**** Raw data ****

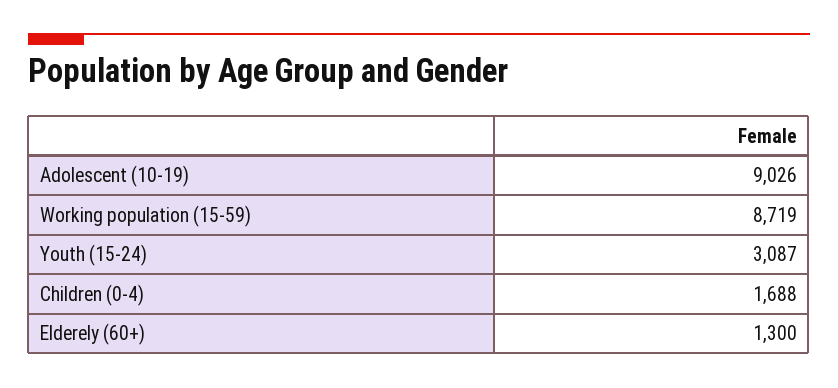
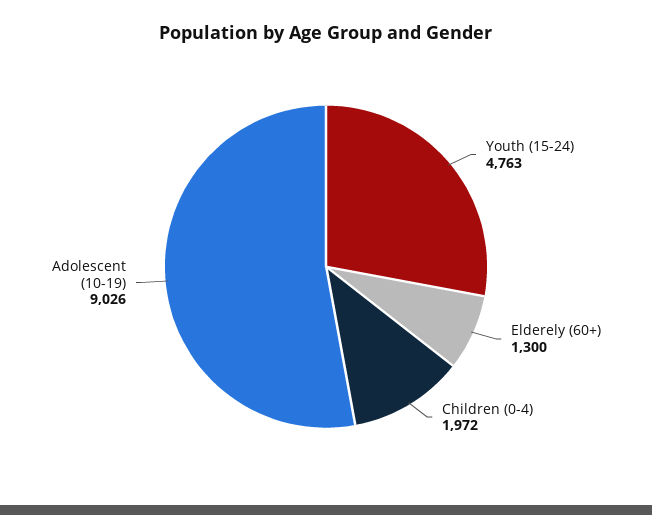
Working population (15-59): 8719 -> none
Youth (15-24): 3087 -> 4763
Children (0-4): 1688 -> 1972

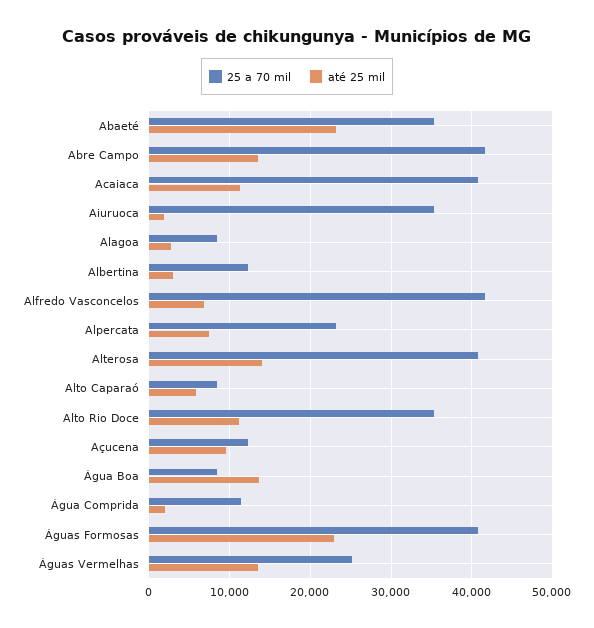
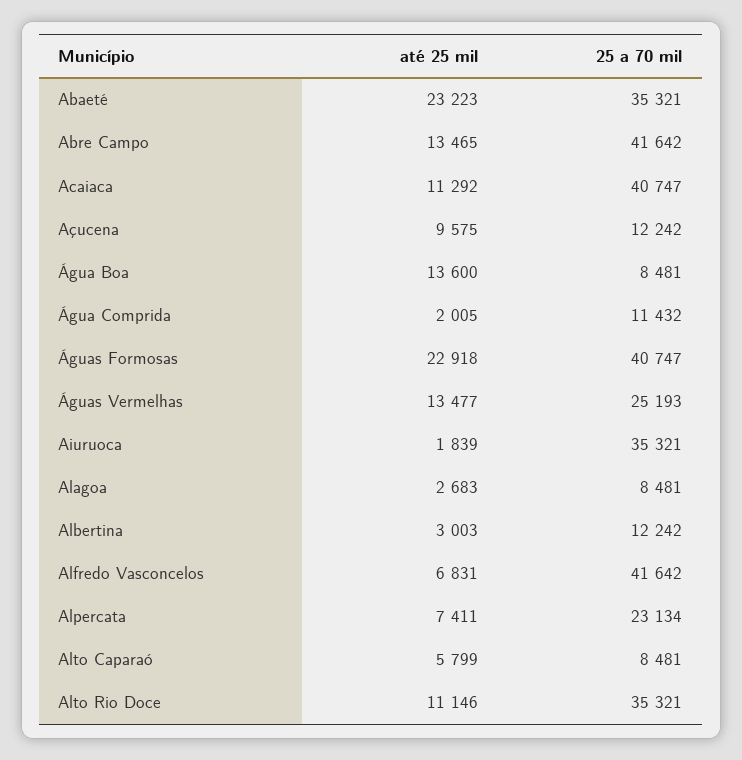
25 a 70 mil, Alterosa: 41000 -> none
até 25 mil, Alterosa: 14000 -> none

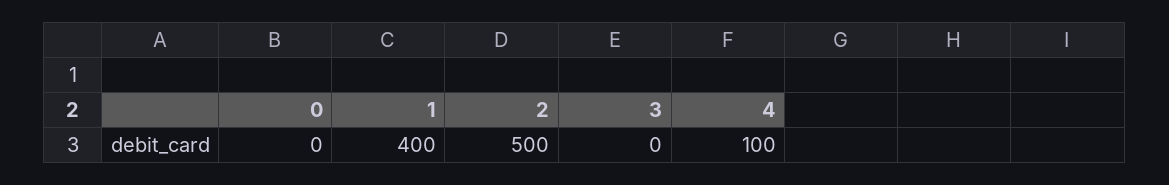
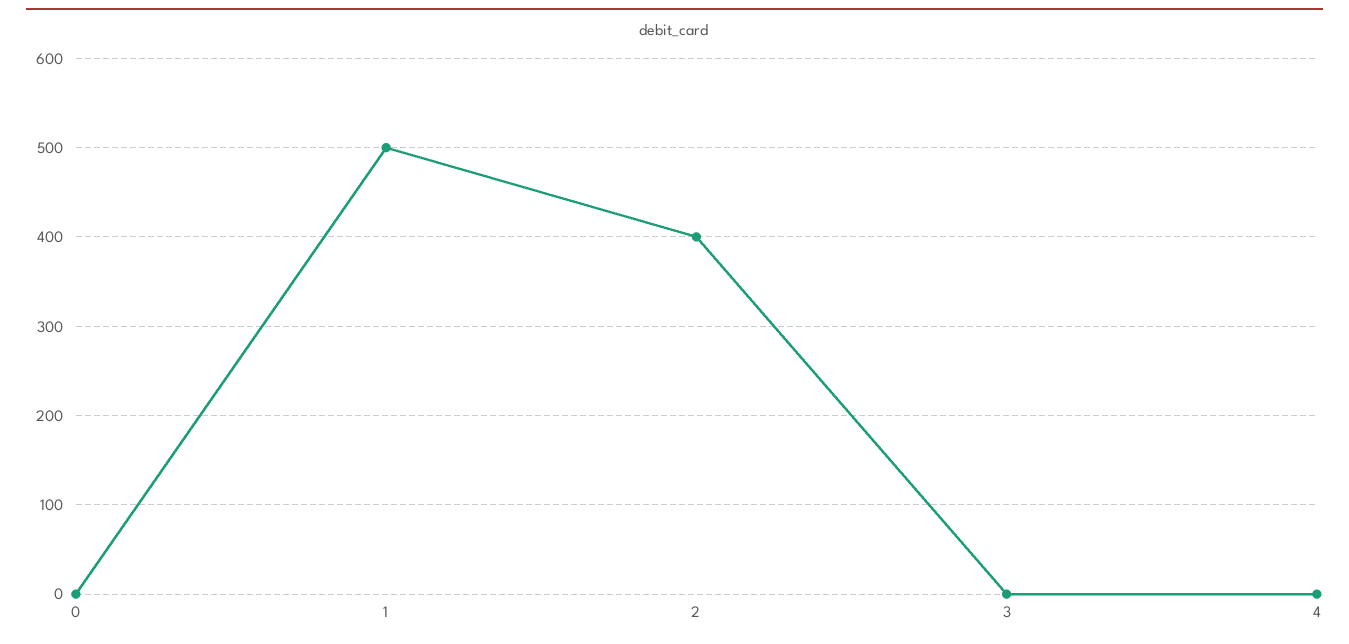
1: 400 -> 500
2: 500 -> 400
4: 100 -> 0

****

*Task directions*: Drop the images and return the data verbatim.

*Response area*:
Working population (15-59): 8719 -> none
Youth (15-24): 3087 -> 4763
Children (0-4): 1688 -> 1972

25 a 70 mil, Alterosa: 41000 -> none
até 25 mil, Alterosa: 14000 -> none

1: 400 -> 500
2: 500 -> 400
4: 100 -> 0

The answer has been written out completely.